STEP 1 – Finding the right bank for you:

Well so you travelled to the US, started school and used the card you brought with you to pay for all the different restaurants you are trying, movies you are watching and groceries you are buying. If you are like my parents, they made you figure out everything beforehand which includes finding a card that can work internationally so you won’t have to pay for the extra charges for international transactions. But what if you found a job on campus (Here you can find all the jobs on campus and here you can find the procedure to get a Social Security Number which would be the next step after you find a job.) For the paycheck to be deposited you need an American bank account. The first step to get an account is to find a suitable bank that will fulfill all your needs. Following is something I found that may help you decide the idle bank account for you.

STEP 2 – Documentation:

Now you have finalized the bank for your account, the next step is to go to figure out the closest bank branch location near you which would be CLU. I opened my account in Bank of America in 2019 back in NY when I first moved to the US, so I will be using BOA as an example. You will find all the information for BOA international student accounts here. Due to the pandemic most banks moved all their processing online, however as an international student it’s a better idea to physically present at the bank
location and provide all the necessary documents. (Yes, keep a bunch of copies of all the documents when you visit.) You may need the following information and documents for the bank account.

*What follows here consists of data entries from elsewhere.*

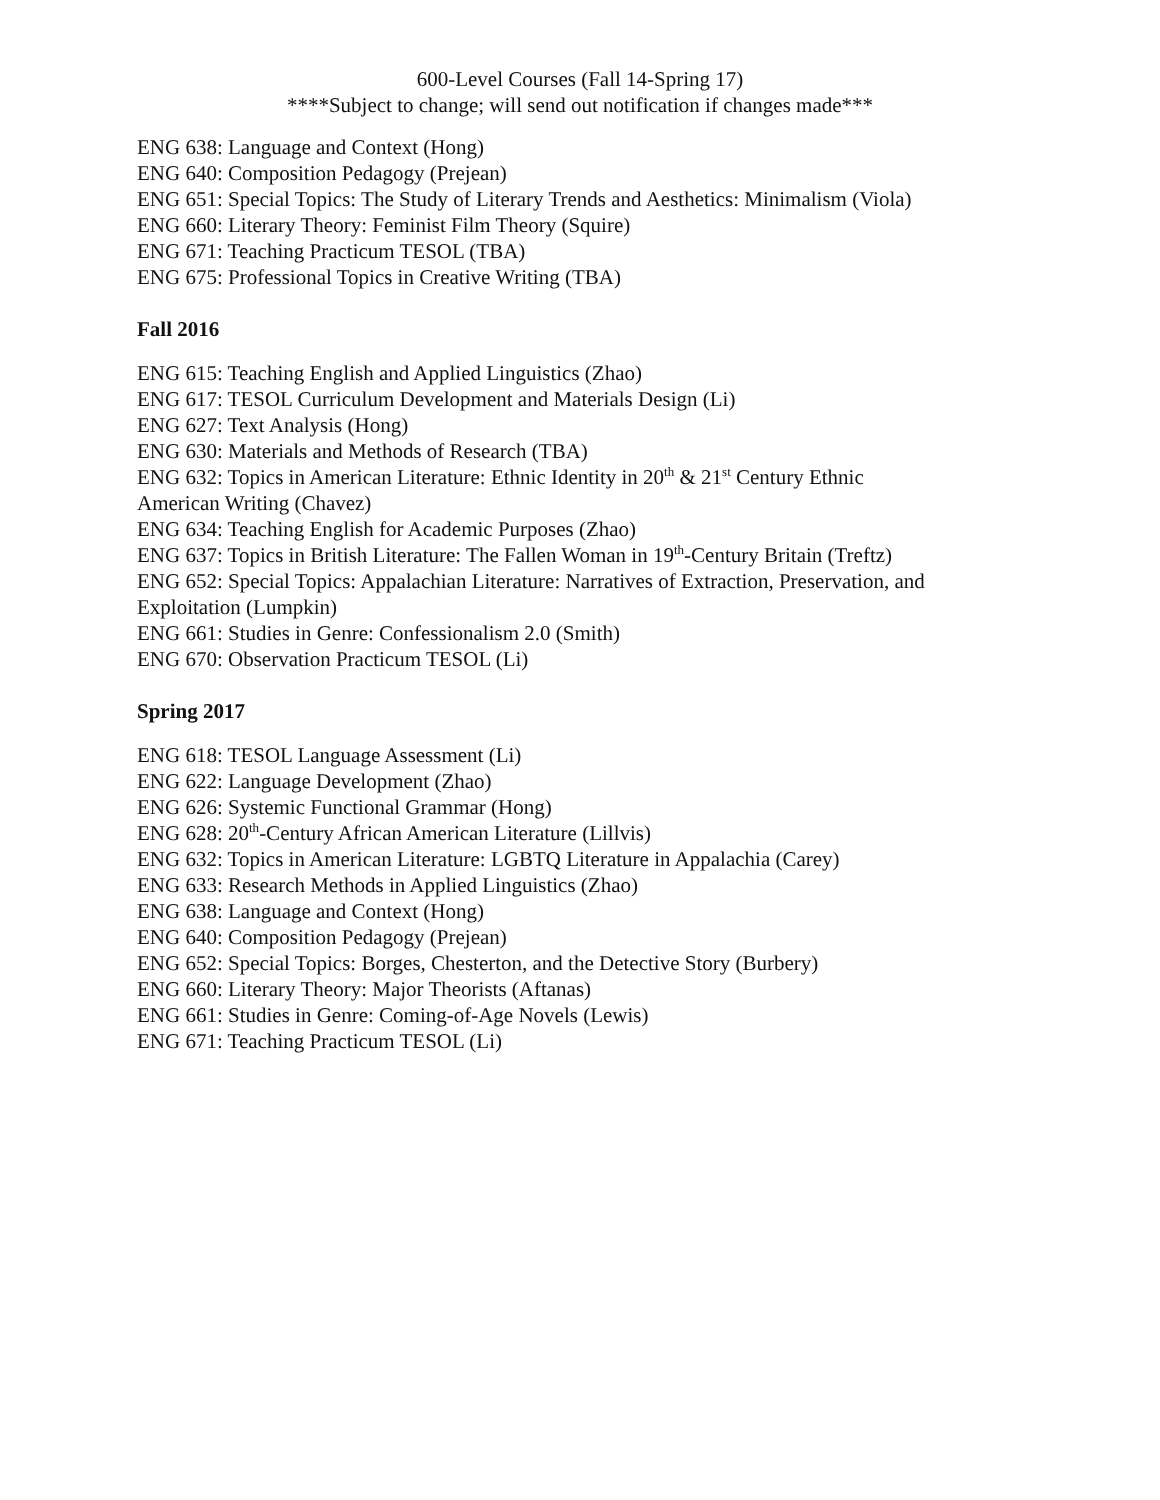600-Level Courses (Fall 14-Spring 17)
****Subject to change; will send out notification if changes made***
ENG 638: Language and Context (Hong)
ENG 640: Composition Pedagogy (Prejean)
ENG 651: Special Topics: The Study of Literary Trends and Aesthetics: Minimalism (Viola)
ENG 660: Literary Theory: Feminist Film Theory (Squire)
ENG 671: Teaching Practicum TESOL (TBA)
ENG 675: Professional Topics in Creative Writing (TBA)
Fall 2016
ENG 615: Teaching English and Applied Linguistics (Zhao)
ENG 617: TESOL Curriculum Development and Materials Design (Li)
ENG 627: Text Analysis (Hong)
ENG 630: Materials and Methods of Research (TBA)
ENG 632: Topics in American Literature: Ethnic Identity in 20<sup>th</sup> & 21<sup>st</sup> Century Ethnic
American Writing (Chavez)
ENG 634: Teaching English for Academic Purposes (Zhao)
ENG 637: Topics in British Literature: The Fallen Woman in 19<sup>th</sup>-Century Britain (Treftz)
ENG 652: Special Topics: Appalachian Literature: Narratives of Extraction, Preservation, and
Exploitation (Lumpkin)
ENG 661: Studies in Genre: Confessionalism 2.0 (Smith)
ENG 670: Observation Practicum TESOL (Li)
Spring 2017
ENG 618: TESOL Language Assessment (Li)
ENG 622: Language Development (Zhao)
ENG 626: Systemic Functional Grammar (Hong)
ENG 628: 20<sup>th</sup>-Century African American Literature (Lillvis)
ENG 632: Topics in American Literature: LGBTQ Literature in Appalachia (Carey)
ENG 633: Research Methods in Applied Linguistics (Zhao)
ENG 638: Language and Context (Hong)
ENG 640: Composition Pedagogy (Prejean)
ENG 652: Special Topics: Borges, Chesterton, and the Detective Story (Burbery)
ENG 660: Literary Theory: Major Theorists (Aftanas)
ENG 661: Studies in Genre: Coming-of-Age Novels (Lewis)
ENG 671: Teaching Practicum TESOL (Li)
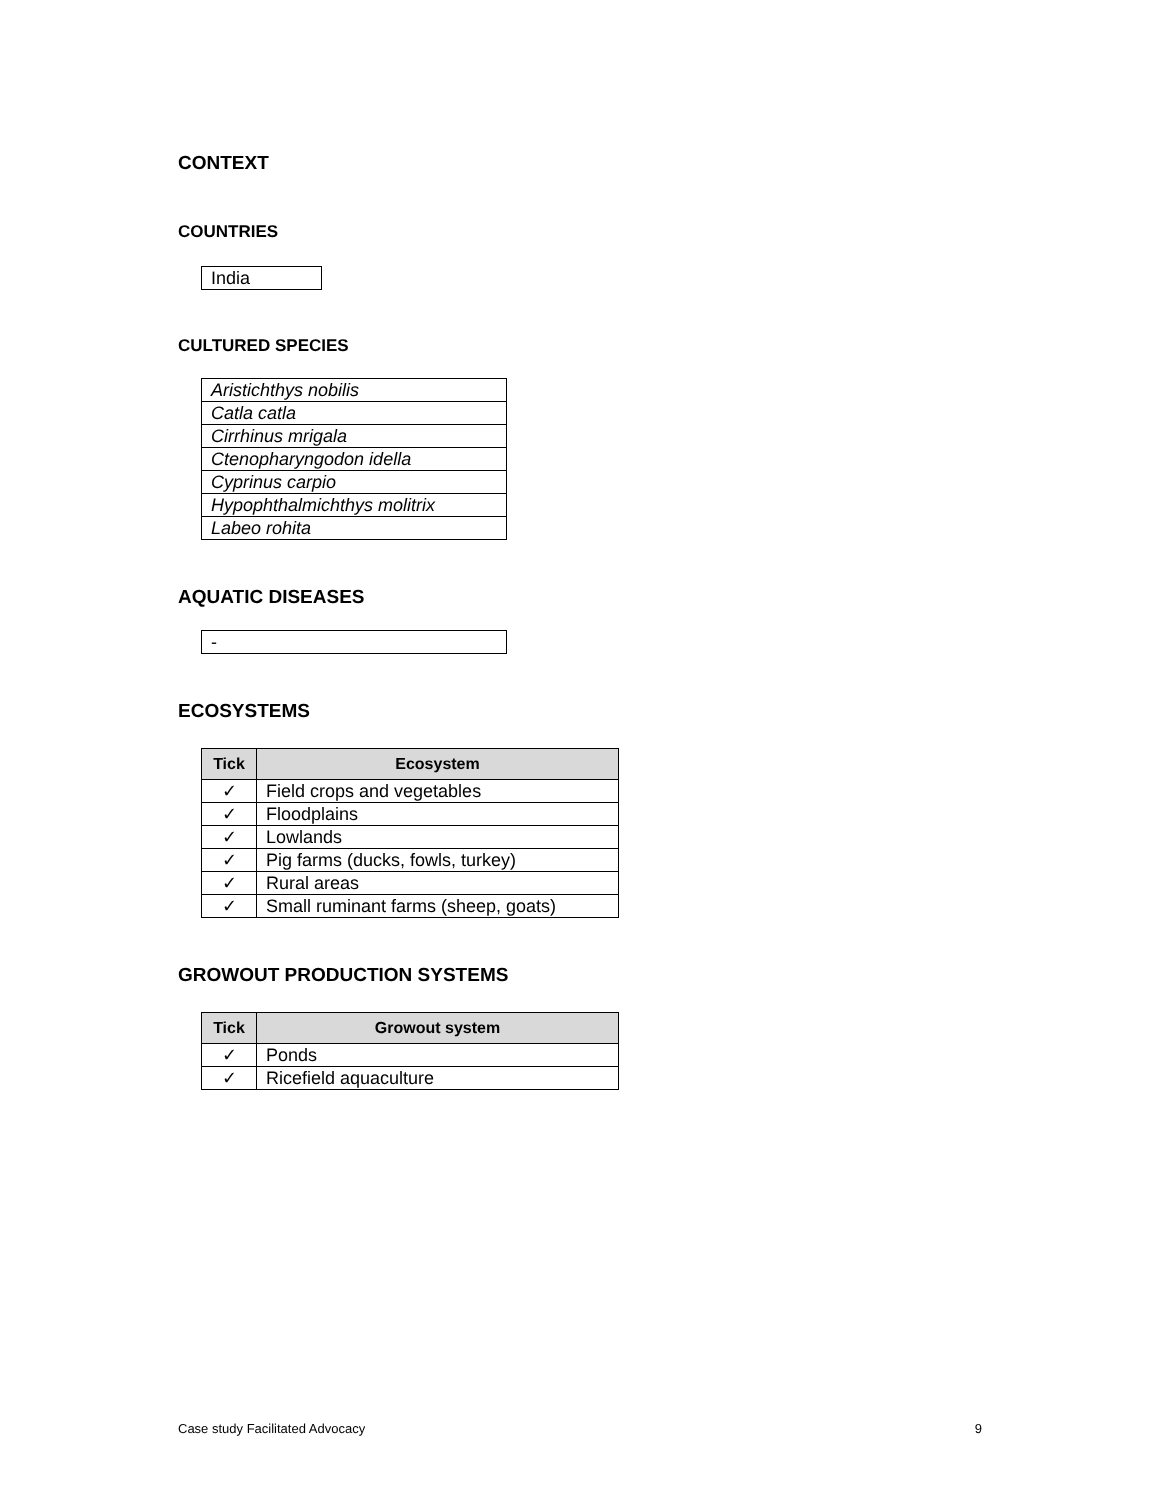CONTEXT
COUNTRIES
| India |
CULTURED SPECIES
| Aristichthys nobilis |
| Catla catla |
| Cirrhinus mrigala |
| Ctenopharyngodon idella |
| Cyprinus carpio |
| Hypophthalmichthys molitrix |
| Labeo rohita |
AQUATIC DISEASES
| - |
ECOSYSTEMS
| Tick | Ecosystem |
| --- | --- |
| ✓ | Field crops and vegetables |
| ✓ | Floodplains |
| ✓ | Lowlands |
| ✓ | Pig farms (ducks, fowls, turkey) |
| ✓ | Rural areas |
| ✓ | Small ruminant farms (sheep, goats) |
GROWOUT PRODUCTION SYSTEMS
| Tick | Growout system |
| --- | --- |
| ✓ | Ponds |
| ✓ | Ricefield aquaculture |
Case study Facilitated Advocacy 9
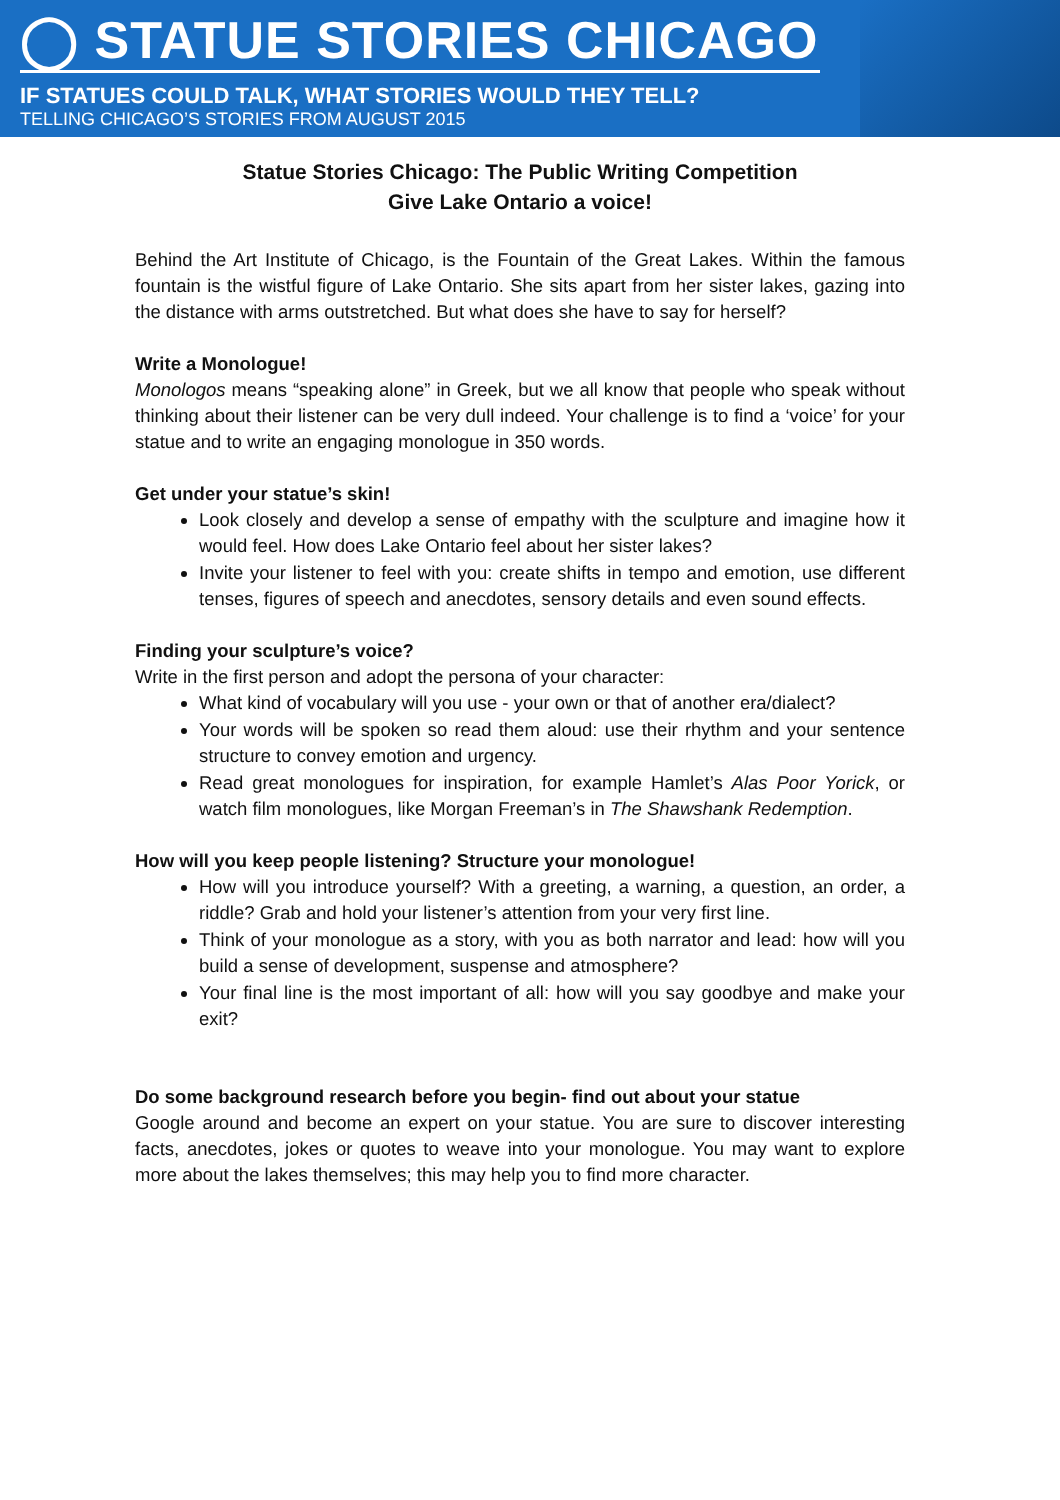◯ STATUE STORIES CHICAGO
IF STATUES COULD TALK, WHAT STORIES WOULD THEY TELL?
TELLING CHICAGO’S STORIES FROM AUGUST 2015
Statue Stories Chicago: The Public Writing Competition
Give Lake Ontario a voice!
Behind the Art Institute of Chicago, is the Fountain of the Great Lakes. Within the famous fountain is the wistful figure of Lake Ontario. She sits apart from her sister lakes, gazing into the distance with arms outstretched. But what does she have to say for herself?
Write a Monologue!
Monologos means “speaking alone” in Greek, but we all know that people who speak without thinking about their listener can be very dull indeed. Your challenge is to find a ‘voice’ for your statue and to write an engaging monologue in 350 words.
Get under your statue’s skin!
Look closely and develop a sense of empathy with the sculpture and imagine how it would feel. How does Lake Ontario feel about her sister lakes?
Invite your listener to feel with you: create shifts in tempo and emotion, use different tenses, figures of speech and anecdotes, sensory details and even sound effects.
Finding your sculpture’s voice?
Write in the first person and adopt the persona of your character:
What kind of vocabulary will you use - your own or that of another era/dialect?
Your words will be spoken so read them aloud: use their rhythm and your sentence structure to convey emotion and urgency.
Read great monologues for inspiration, for example Hamlet’s Alas Poor Yorick, or watch film monologues, like Morgan Freeman’s in The Shawshank Redemption.
How will you keep people listening? Structure your monologue!
How will you introduce yourself? With a greeting, a warning, a question, an order, a riddle? Grab and hold your listener’s attention from your very first line.
Think of your monologue as a story, with you as both narrator and lead: how will you build a sense of development, suspense and atmosphere?
Your final line is the most important of all: how will you say goodbye and make your exit?
Do some background research before you begin- find out about your statue
Google around and become an expert on your statue. You are sure to discover interesting facts, anecdotes, jokes or quotes to weave into your monologue. You may want to explore more about the lakes themselves; this may help you to find more character.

1) Home or permanent residence address:
This must include building name or number and street name, city or town, state or province, country.

2) U.S. physical address:
Only one of the following documents is needed:

– Government-issued ID with photo
– Student ID with address and photo
– Current utility bill with your name and address
– Other (rental agreement, etc.)

3 ) Primary ID:
Only one of the following documents is needed:

– Foreign passport with or without passport visa (with photo)
– U.S. Non Immigrant visa and Border Crossing Card-DSP-150 (with photo)
– Mexican, Guatemalan, Dominican, Colombian Consular ID (with photo)
– Canadian Citizenship Certificate Card (with photo)

4) Secondary ID:
Only one of the following documents is needed:

– Foreign driver’s license with photo or U.S. driver’s license
– U.S. student ID validated for current term or school year (with photo)
– Debit or major credit card with Visa® or Mastercard® logo
– Major retail credit card from a nationally well-known company
– U.S. Department of State Diplomat ID
– Mexican Voter Registration Card (with photo)

5) Foreign Tax Identification Number (FTIN):
An FTIN issued by a country other than the U.S. A U.S. TIN/ITN is not required unless you’ve been issued one. For me as I am from India, it was a PAN card. So, it may vary
from country to country.

This is the general documentation you would need, but it may vary from bank to bank. For Bank of America information you can go to this link.

Processing time for each bank may vary and you will receive the confirmation, your
debit card and other information from the bank through email after that. There will be some process to activate the card but it’s just a minor thing and you are good to go. Also, keep track of your account number and routing number. You will also have to
update the routing number and residential address if you move to a different place than you provided on the application. Having the BOA or any other application makes all these processes quite easy. You can also submit the checks online and will not have to deposit it at the bank.

So, there you have it. Most things you need to know for opening a bank account. I feel
light headed, but worth it !! Looking forward to meeting and talking to you all who made it this far. (Which I personally would never have made it to…)

Happy travels and welcome to CLU !!!!!!